Season 3:
1. Bass and Jo Friday? Um.. Are they even still alive?
2. Paddy and Constance? Have them in the hospital for first two episodes, never mention again. Must be dead.
3. Maura’s leg? Have Jane cut it open in the fucking wilderness with gorilla glass, then have Maura walking the next episode. I mean… I knew Maura was damn near perfect, but her blood must have some strong magical power or some shit. There’s not even a scratch.
4. Jane admits she’s in love with Casey after a few skype dates? Bring him in for two episodes and then never mention him again. I assume he’s dead, too.
5. Have Maura grab creepy zombie boner? Make him her one night stand and crime parter and never mention again. Well, until 6 or 7 episodes later as a killer, that is. Nbd.
6. Jane hates pink? Make sure she wears pink shirts and have creepy Agent Dean McManboobs bring her pink flowers. I’m sure that’ll win her over.

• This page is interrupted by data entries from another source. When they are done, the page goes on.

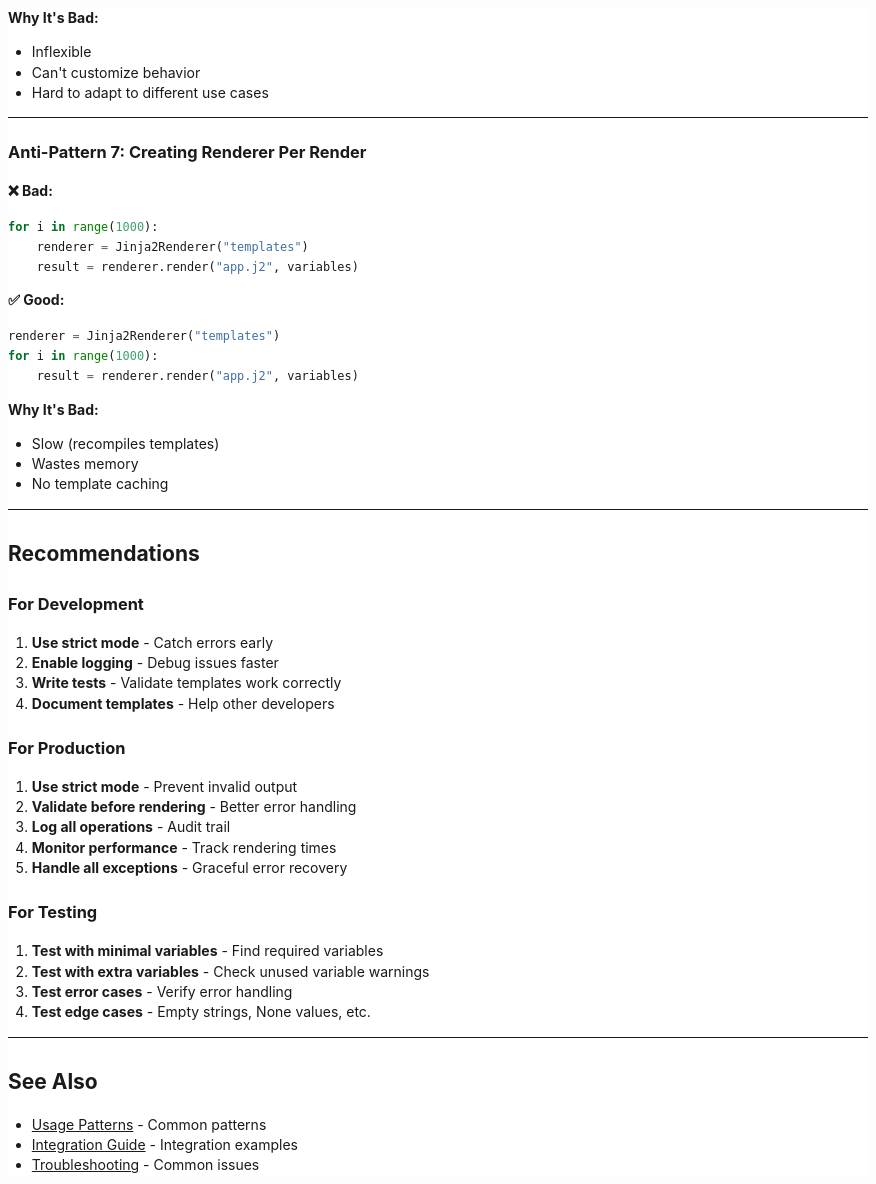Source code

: **Why It's Bad:**
- Inflexible
- Can't customize behavior
- Hard to adapt to different use cases

---

### Anti-Pattern 7: Creating Renderer Per Render

**❌ Bad:**
```python
for i in range(1000):
    renderer = Jinja2Renderer("templates")
    result = renderer.render("app.j2", variables)
```

**✅ Good:**
```python
renderer = Jinja2Renderer("templates")
for i in range(1000):
    result = renderer.render("app.j2", variables)
```

**Why It's Bad:**
- Slow (recompiles templates)
- Wastes memory
- No template caching

---

## Recommendations

### For Development

1. **Use strict mode** - Catch errors early
2. **Enable logging** - Debug issues faster
3. **Write tests** - Validate templates work correctly
4. **Document templates** - Help other developers

### For Production

1. **Use strict mode** - Prevent invalid output
2. **Validate before rendering** - Better error handling
3. **Log all operations** - Audit trail
4. **Monitor performance** - Track rendering times
5. **Handle all exceptions** - Graceful error recovery

### For Testing

1. **Test with minimal variables** - Find required variables
2. **Test with extra variables** - Check unused variable warnings
3. **Test error cases** - Verify error handling
4. **Test edge cases** - Empty strings, None values, etc.

---

## See Also

- [Usage Patterns](usage_patterns.md) - Common patterns
- [Integration Guide](integration.md) - Integration examples
- [Troubleshooting](../reference/troubleshooting.md) - Common issues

7. Have Hope yell at Maura and leaves her as a big mess of tears? Don’t mention her for an episode or two. I’ve just assumed Jane has killed Hope and Cailin for making Maura feel bad. That’s my story and I’m sticking to it.
8. Frost gets nauseous when he sees dead bodies? Have him eat pancakes at the weird doll crime scene and then make him pass out a couple of episodes later. No one will ever notice, I’m sure.
9. Maura can’t lie? Make sure she lies to the IA guys about why Jane’s really at the hospital. No one will even notice that she doesn’t break into hives. Nope.
I’d gladly give up continuity for Rizzles any day, though. But there’s no continuity OR Rizzles. No me gusta! Fix itttt.